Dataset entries

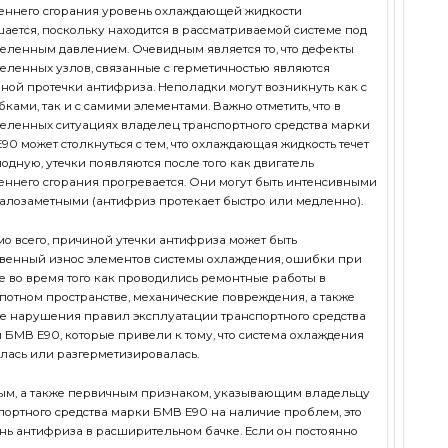
еннего сгорания уровень охлаждающей жидкости
ается, поскольку находится в рассматриваемой системе под
еленным давлением. Очевидным является то, что дефекты
еленных узлов, связанные с герметичностью являются
ной протечки антифриза. Неполадки могут возникнуть как с
бками, так и с самими элементами. Важно отметить, что в
еленных ситуациях владелец транспортного средства марки
90 может столкнуться с тем, что охлаждающая жидкость течет
лодную, утечки появляются после того как двигатель
еннего сгорания прогревается. Они могут быть интенсивными
алозаметными (антифриз протекает быстро или медленно).
о всего, причиной утечки антифриза может быть
твенный износ элементов системы охлаждения, ошибки при
е во время того как проводились ремонтные работы в
потном пространстве, механические повреждения, а также
е нарушения правил эксплуатации транспортного средства
 БМВ Е90, которые привели к тому, что система охлаждения
лась или разгерметизировалась.
ым, а также первичным признаком, указывающим владельцу
портного средства марки БМВ Е90 на наличие проблем, это
нь антифриза в расширительном бачке. Если он постоянно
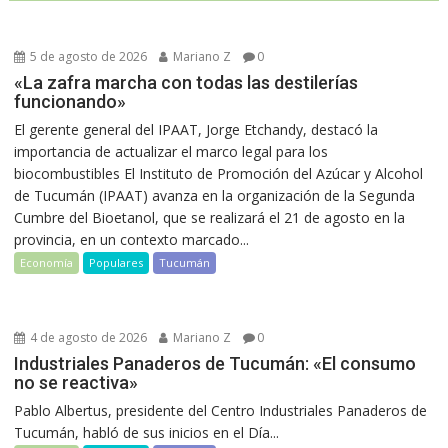
5 de agosto de 2026
Mariano Z
0
«La zafra marcha con todas las destilerías
funcionando»
El gerente general del IPAAT, Jorge Etchandy, destacó la
importancia de actualizar el marco legal para los
biocombustibles El Instituto de Promoción del Azúcar y Alcohol
de Tucumán (IPAAT) avanza en la organización de la Segunda
Cumbre del Bioetanol, que se realizará el 21 de agosto en la
provincia, en un contexto marcado...
Economía
Populares
Tucumán
4 de agosto de 2026
Mariano Z
0
Industriales Panaderos de Tucumán: «El consumo
no se reactiva»
Pablo Albertus, presidente del Centro Industriales Panaderos de
Tucumán, habló de sus inicios en el Día...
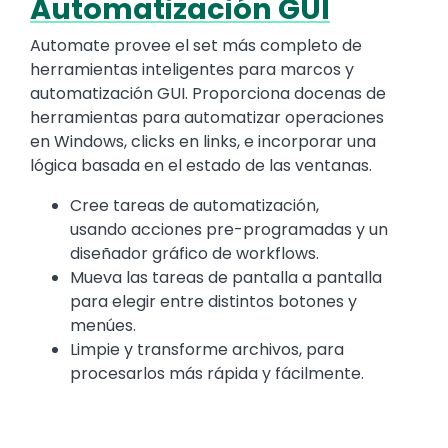
Automatización GUI
Text
Automate provee el set más completo de
herramientas inteligentes para marcos y
automatización GUI. Proporciona docenas de
herramientas para automatizar operaciones
en Windows, clicks en links, e incorporar una
lógica basada en el estado de las ventanas.
Cree tareas de automatización,
usando acciones pre-programadas y un
diseñador gráfico de workflows.
Mueva las tareas de pantalla a pantalla
para elegir entre distintos botones y
menúes.
Limpie y transforme archivos, para
procesarlos más rápida y fácilmente.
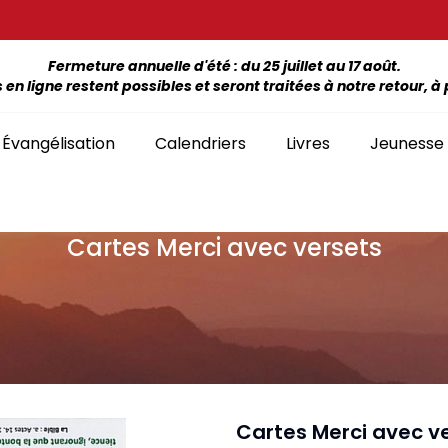
Fermeture annuelle d'été : du 25 juillet au 17 août.
 ligne restent possibles et seront traitées à notre retour, à p
Évangélisation
Calendriers
Livres
Jeunesse
Cartes Merci avec versets
ÉTUDE DE LA BIBLE PAR LIVRE
La Bonne Semence
Bon
SÉLECTION
giles, NT, Bibles
SÉRIES
Séries Bible complète
emiers Prix)
Le Seigneur est
Cha
Premiers Prix
Collection Boules de neige
proche
liants
Séries Ancien Testament
Car
Malvoyants
Collection Ecoute la Bible
Texte biblique seul
endriers
Ebo
Séries Nouveau Testament
Audio
Mensuels
res et brochures
Collection Goutte d'eau
Cartes Merci avec v
Lan
Classement par livre de la Bible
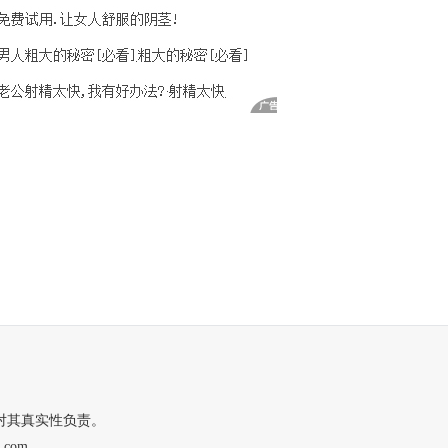
对其真实性负责。
.com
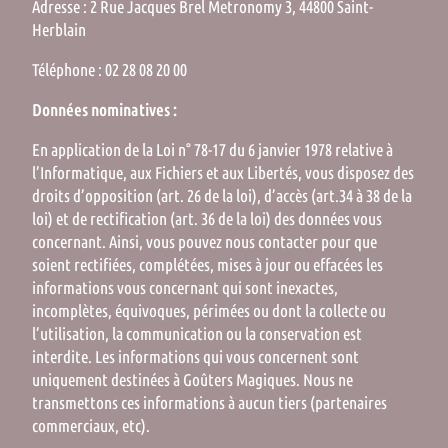
Adresse : 2 Rue Jacques Brel Metronomy 3, 44800 Saint-
Herblain
Téléphone : 02 28 08 20 00
Données nominatives :
En application de la Loi n° 78-17 du 6 janvier 1978 relative à
l’Informatique, aux Fichiers et aux Libertés, vous disposez des
droits d’opposition (art. 26 de la loi), d’accès (art.34 à 38 de la
loi) et de rectification (art. 36 de la loi) des données vous
concernant. Ainsi, vous pouvez nous contacter pour que
soient rectifiées, complétées, mises à jour ou effacées les
informations vous concernant qui sont inexactes,
incomplètes, équivoques, périmées ou dont la collecte ou
l’utilisation, la communication ou la conservation est
interdite. Les informations qui vous concernent sont
uniquement destinées à Goûters Magiques. Nous ne
transmettons ces informations à aucun tiers (partenaires
commerciaux, etc).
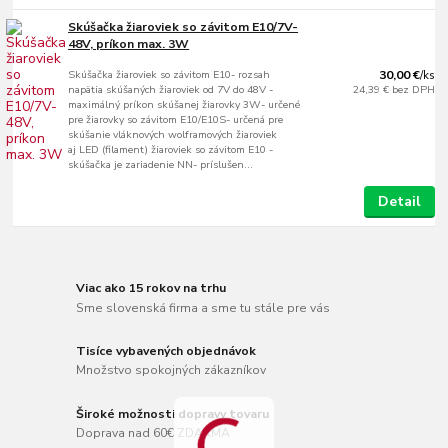
Skúšačka žiaroviek so závitom E10/7V-
48V, príkon max. 3W
Skúšačka žiaroviek so závitom E10- rozsah
30,00 €
/
ks
napätia skúšaných žiaroviek od 7V do 48V -
24,39 €
bez DPH
maximálný príkon skúšanej žiarovky 3W- určené
pre žiarovky so závitom E10/E10S- určená pre
skúšanie vláknových wolframových žiaroviek
aj LED (filament) žiaroviek so závitom E10 -
skúšačka je zariadenie NN- príslušen...
Detail
Viac ako 15 rokov na trhu
Sme slovenská firma a sme tu stále pre vás
Tisíce vybavených objednávok
Množstvo spokojných zákazníkov
Široké možnosti dopravy tovaru
Doprava nad 60€ ZDARMA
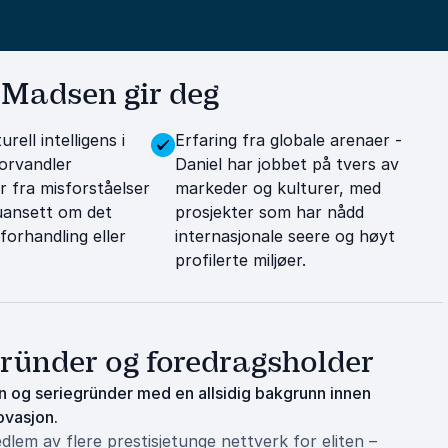
 Madsen gir deg
rell intelligens i
Erfaring fra globale arenaer -
forvandler
Daniel har jobbet på tvers av
er fra misforståelser
markeder og kulturer, med
 uansett om det
prosjekter som har nådd
 forhandling eller
internasjonale seere og høyt
profilerte miljøer.
gründer og foredragsholder
n og seriegründer med en allsidig bakgrunn innen
ovasjon.
lem av flere prestisjetunge nettverk for eliten –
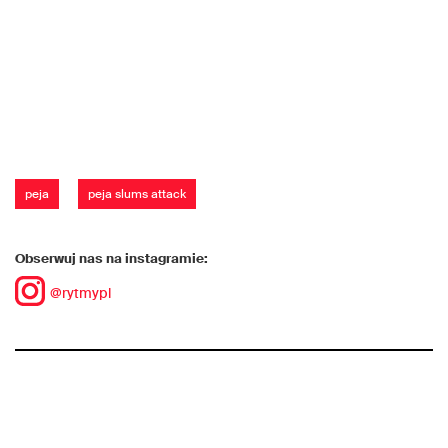
peja
peja slums attack
Obserwuj nas na instagramie:
@rytmypl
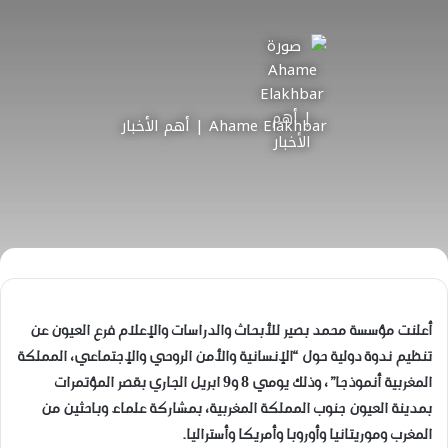
Ahame Elakhbar | أهم الأخبار
أعلنت مؤسسة محمد بصير للأبحاث والدراسات والإعلام فرع العيون عن
تنظيم ندوة دولية حول “الإنسانية والأمن الروحي والإجتماعي، المملكة
المغربية أنموذجا”، وذلك يومي 8 و9 ابريل الجاري بقصر المؤتمرات
بمدينة العيون جنوب المملكة المغربية، بمشاركة علماء وباحثين من
المغرب وموريتانيا وأوروبا وأمريكا وأستراليا.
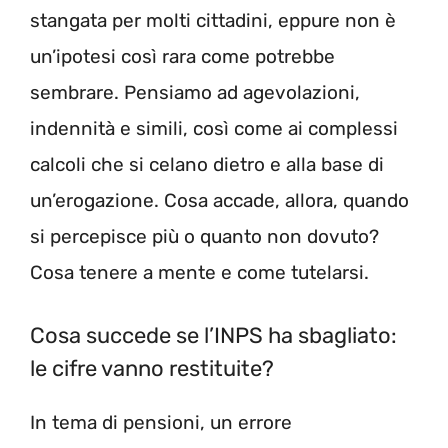
stangata per molti cittadini, eppure non è
un’ipotesi così rara come potrebbe
sembrare. Pensiamo ad agevolazioni,
indennità e simili, così come ai complessi
calcoli che si celano dietro e alla base di
un’erogazione. Cosa accade, allora, quando
si percepisce più o quanto non dovuto?
Cosa tenere a mente e come tutelarsi.
Cosa succede se l’INPS ha sbagliato:
le cifre vanno restituite?
In tema di pensioni, un errore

TASK DESCRIPTION – Begin at the first line of the records. Print every line through the one containing "е нарушения правил" exactly, but skip the pictures.

SOLUTION –
еннего сгорания уровень охлаждающей жидкости
ается, поскольку находится в рассматриваемой системе под
еленным давлением. Очевидным является то, что дефекты
еленных узлов, связанные с герметичностью являются
ной протечки антифриза. Неполадки могут возникнуть как с
бками, так и с самими элементами. Важно отметить, что в
еленных ситуациях владелец транспортного средства марки
90 может столкнуться с тем, что охлаждающая жидкость течет
лодную, утечки появляются после того как двигатель
еннего сгорания прогревается. Они могут быть интенсивными
алозаметными (антифриз протекает быстро или медленно).
о всего, причиной утечки антифриза может быть
твенный износ элементов системы охлаждения, ошибки при
е во время того как проводились ремонтные работы в
потном пространстве, механические повреждения, а также
е нарушения правил эксплуатации транспортного средства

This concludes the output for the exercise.